HadEnoughx5's picture

When I first came into the picture my DH was doing things for BM too, for the sake of the children. I put an end to that one.

1. BM wanted him to put Xmas lights on her house.

2. Had him stay with the skids at her house while she was out purchasing a "refrigerator". More like...watch the kids while I go out and fuck someone. Meanwhile, I'm patiently waiting for him to come home so I can spend some intimate time with him.

3. Has him moving her brand new flat screen t.v. in her house.

4. BM refuses to pay any copays even though the CO states she's to pay 35%.

5. Complains that we had the CS lowered a few years ago and that she barely has enough money to make ends meet. Apparently when you make 73k annually, tax free, with no mortgage is not enough money and if it isn't...try getting a job!

6. Can some tell me the difference between a single, stay at home BM and a prostitute? BM does not work, collects CS and Death benefits from a deceased spouse (whom she married because he was dying), has another child with a different guy and gets money from him. No mortgage, drives 2 Lincoln's with no car payments.

7. One day BM asked DH to put a badminton set up for the "kids" and I was with him. BM and I had gotten into an arguement prior to her asking him and I went to walk with him to the backyard. BM tells me I can't go back there with him and that I needed to get back into the car or get off her property. I told BF that either I was going with him or he was coming with me, but that I didn't feel comfortable being left alone. BM says to him...go, I don't need you anyway. I said to BM, your'e right, you don't need him, God knows you have enough men coming and going around here, that one of them should be able to help you.

Aah...that felt good!!!

purpledaisies's picture

1. pay her mom and aunt back for dh's share of what they give each week just b/c she thinks dh should pay more and she convinced her mom and aunt that he would them back b/c he had too.
2. Pay all maintenance on her car for life.
3. pay her mom and aunt for made up loans that she said he borrowed before they split.
4. hook up her computer for the kids when she only got it b/c she is going to an online school.
5. do all pick up and drop offs even though we live an hour away.
6. pay for a pair of 160 dollar pair of shoes for ss15 b/c he is a jock and ha to keep up even though he just got a new pair.
7. Support her and the boys for life b/c she gave birth!!! :sick:

LONGTIME SM's picture

"Support her and the boys for life b/c she gave birth!!!"

This sums it all up perfectly for my situation also! Despite my H losing everything that was worth anything to BM in the divorce, his adult cildren STILL have the nerve to whine to him about how little BM now has.
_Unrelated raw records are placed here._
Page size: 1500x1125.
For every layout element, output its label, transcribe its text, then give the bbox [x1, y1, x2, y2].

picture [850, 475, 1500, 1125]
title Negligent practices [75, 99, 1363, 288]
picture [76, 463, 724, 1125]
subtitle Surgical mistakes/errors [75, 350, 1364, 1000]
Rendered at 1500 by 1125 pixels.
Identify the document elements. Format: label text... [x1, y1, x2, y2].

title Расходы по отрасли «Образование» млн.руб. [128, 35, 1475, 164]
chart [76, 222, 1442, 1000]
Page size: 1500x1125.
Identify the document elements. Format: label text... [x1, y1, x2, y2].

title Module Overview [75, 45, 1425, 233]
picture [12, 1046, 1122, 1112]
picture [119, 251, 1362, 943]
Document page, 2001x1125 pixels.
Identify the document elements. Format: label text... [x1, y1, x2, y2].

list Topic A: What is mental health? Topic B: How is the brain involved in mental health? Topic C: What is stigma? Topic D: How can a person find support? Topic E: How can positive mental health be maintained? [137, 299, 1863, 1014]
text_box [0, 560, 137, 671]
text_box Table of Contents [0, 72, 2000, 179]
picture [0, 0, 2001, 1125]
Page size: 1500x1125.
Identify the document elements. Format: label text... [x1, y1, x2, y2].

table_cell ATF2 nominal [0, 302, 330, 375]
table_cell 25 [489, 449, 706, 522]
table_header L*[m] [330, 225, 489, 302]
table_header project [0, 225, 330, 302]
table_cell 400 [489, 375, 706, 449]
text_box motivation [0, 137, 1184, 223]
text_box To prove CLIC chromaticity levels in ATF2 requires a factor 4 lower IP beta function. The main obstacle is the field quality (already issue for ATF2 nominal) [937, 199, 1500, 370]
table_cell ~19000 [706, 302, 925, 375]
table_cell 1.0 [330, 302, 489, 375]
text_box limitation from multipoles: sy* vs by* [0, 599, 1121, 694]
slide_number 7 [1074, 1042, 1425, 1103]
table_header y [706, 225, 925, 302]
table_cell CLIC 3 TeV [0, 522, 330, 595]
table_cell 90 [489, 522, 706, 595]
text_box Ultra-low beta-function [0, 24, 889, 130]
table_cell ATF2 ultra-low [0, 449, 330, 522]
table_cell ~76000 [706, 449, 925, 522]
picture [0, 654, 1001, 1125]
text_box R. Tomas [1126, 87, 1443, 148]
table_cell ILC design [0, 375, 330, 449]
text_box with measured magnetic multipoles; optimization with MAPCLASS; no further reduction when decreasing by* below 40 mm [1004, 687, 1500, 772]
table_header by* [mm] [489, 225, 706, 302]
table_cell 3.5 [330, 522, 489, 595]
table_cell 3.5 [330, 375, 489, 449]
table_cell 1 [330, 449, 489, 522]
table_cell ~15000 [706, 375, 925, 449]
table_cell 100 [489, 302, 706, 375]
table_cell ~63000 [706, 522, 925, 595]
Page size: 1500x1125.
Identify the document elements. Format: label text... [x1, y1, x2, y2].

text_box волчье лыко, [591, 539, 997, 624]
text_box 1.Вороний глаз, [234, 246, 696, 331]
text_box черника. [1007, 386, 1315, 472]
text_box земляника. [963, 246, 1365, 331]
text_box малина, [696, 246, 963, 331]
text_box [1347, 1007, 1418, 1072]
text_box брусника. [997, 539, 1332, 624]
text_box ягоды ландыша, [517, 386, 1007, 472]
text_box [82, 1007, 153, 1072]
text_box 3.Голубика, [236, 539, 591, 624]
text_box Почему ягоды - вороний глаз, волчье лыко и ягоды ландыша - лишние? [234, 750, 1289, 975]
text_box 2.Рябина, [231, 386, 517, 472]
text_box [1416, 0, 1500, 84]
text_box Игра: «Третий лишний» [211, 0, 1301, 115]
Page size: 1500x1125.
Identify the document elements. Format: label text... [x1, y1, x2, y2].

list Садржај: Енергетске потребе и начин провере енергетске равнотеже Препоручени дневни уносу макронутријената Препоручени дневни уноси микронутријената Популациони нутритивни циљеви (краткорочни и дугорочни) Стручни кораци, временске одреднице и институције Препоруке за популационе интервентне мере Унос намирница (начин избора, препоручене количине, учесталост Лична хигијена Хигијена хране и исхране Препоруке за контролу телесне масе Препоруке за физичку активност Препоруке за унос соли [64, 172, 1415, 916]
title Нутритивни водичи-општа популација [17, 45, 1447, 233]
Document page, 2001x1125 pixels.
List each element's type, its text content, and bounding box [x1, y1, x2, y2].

This whining occurs despite the fact that the only reason she has so little is because she stupidly let her user - I mean 2nd Husband - walk off with most of the money she recieved from her first marriage and she then stupidly spent the majority of what was left in bad investments - for example - buying that trailer for SS then having to pay to move it twice because of her stupidity! Biggrin

z3girl's picture

Not long after DH left BM (before we met) he said he went over to their old house and fixed the washing machine for her. He threw out his back as a result. Nice.

Not long after we got married (about 6 years after their divorce), BM called him freaking out because her air conditioning wasn't working. His response was perfect. "So? It's not my house anymore. It's not up to me to help you with your air conditioning. I don't care if you can't afford to have it fixed. It's not my problem."

Redsonya's picture

Our BM has literally told DH (after we were married) that he wasn't an honorable man and that he took a vow to her. This was because he wanted to negotiate with her to lower the 60% of his income that he was paying her in support. She was blown away when he told her that he wasn't responsible to support her after they were divorced, lol. Everytime she meets some new loser, I always laugh with DH that we should warn the poor sucker that she expects a financial commitment for life.